(Cross-posted at the Princeton Election Consortium)
Many readers of this site know that pollsters vary in their methods. However, existing solutions, such as correcting for bias, have attracted controversy. As a result, one prolific pollster can dominate the discussion.
Here I present a solution based on a very simple -- and neutral -- statistical principle. If adopted by Pollster.com, TalkingPointsMemo, and FiveThirtyEight, it would make poll aggregation far more useful.
It is well known that pollsters vary in their methods. The American Association of Public Opinion Researchers has established common standards of practice and encouraged transparency, driven in part by Mark Blumenthal of Pollster (the Princeton Election Consortium's data source). But poll-sniffers aficionados know that Rasmussen Opinion's results consistently trend more Republican than other organizations.
I should note that this problem is not limited to Rasmussen. The recent Pew survey showing a 10-point lead for Obama is also an outlier. In principle, a good solution would do something constructive with both of these sources of information.
Differences like these present a challenge to poll aggregators. An obvious solution is to estimate the size of each pollster's bias, then subtract it. However, this generates three new problems: (1) Who is the neutral reference point? Gallup? Quinnipiac? Rasmussen? (2) What to do about pollsters who do very few polls? (3) What if the pollster changes methods mid-season?
For my Meta-analysis I have chosen a simple solution that gets rid of most of the bias: use median-based statistics. Here's how it works.
Imagine the two following similar sets of poll margins between candidates A and B:
Data set 1: A +2%, A +4%, tie, A +3%, A +1%.
Data set 2: A +2%, A +4%, tie, A +3%, B +4%.
The difference is that in the second case one pollster is shifted by 5% toward candidate B, approximately corresponding to the Rasmussen effect. This single outlier poll brings the average margin toward candidate B, and increases the uncertainty considerably:
Data set 1 (averages): Candidate A leads by 2.0 ± 0.7 % (mean ± SEM), win probability 98%.
Data set 2 (averages): Candidate A leads by 1.0 ± 1.4%, win probability 74%.
However, now use medians. The two data sets have the same median, 2.0%. Median-based statistics allow calculation of estimated SD, defined as (median absolute deviation)*1.4826. This gives
Data set 1 (medians): Candidate A leads by 2.0 ± 0.7% (median ± estimated SEM), win probability 98%.

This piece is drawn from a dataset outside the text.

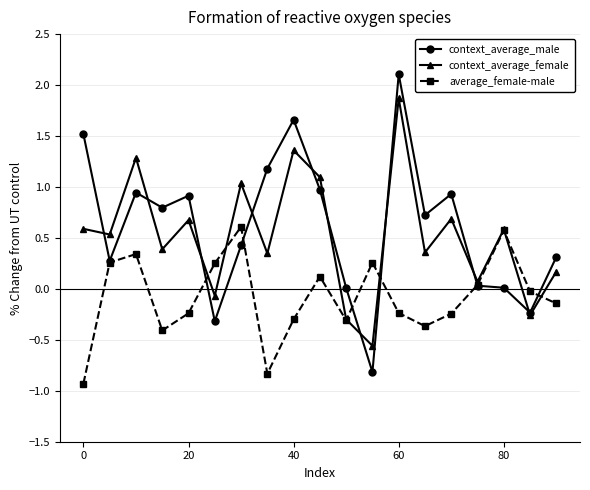

After their last crossing, which series has the higher values: context_average_female or context_average_male?

context_average_male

Data set 2 (medians): Candidate A leads by 2.0 ± 1.3%, win probability 90%.
Generally speaking, using medians gets rid of most of the bias from a single outlier. In this example, the race is taken most of the way out of the toss-up category.

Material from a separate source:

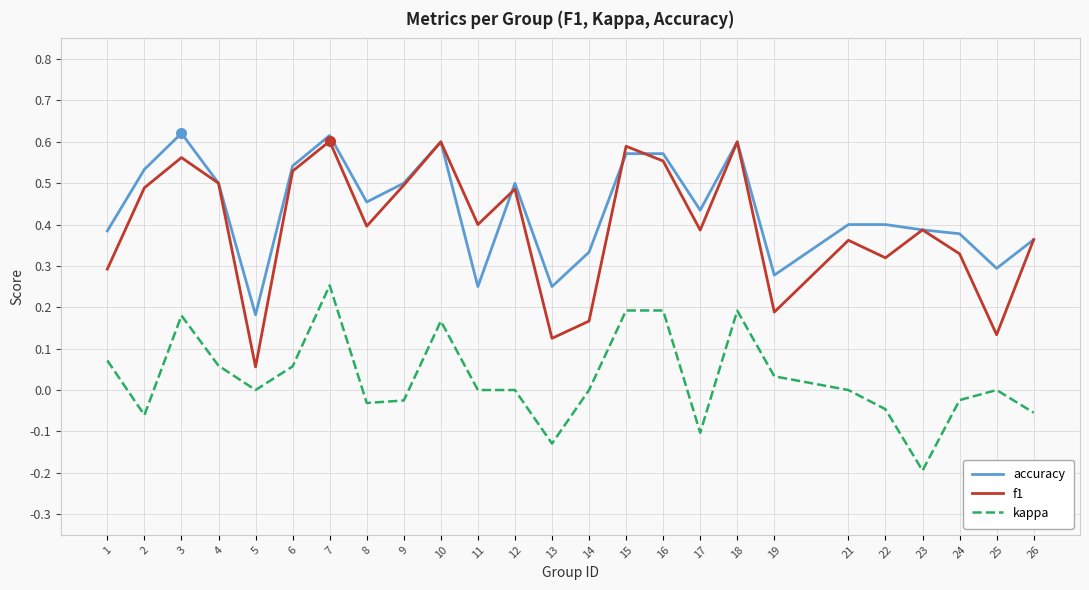

The kappa series shows 0.3 at 7. True or false?

True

You might ask: if medians are so great, then why don't popular aggregators like FiveThirtyEight use them? A big one is that media organizations want to maintain an appearance of neutrality. I argue that a simple tool, the median, solves the problem, improves the quality of aggregated data, and helps cut through the noise -- which is why we like poll aggregation in the first place.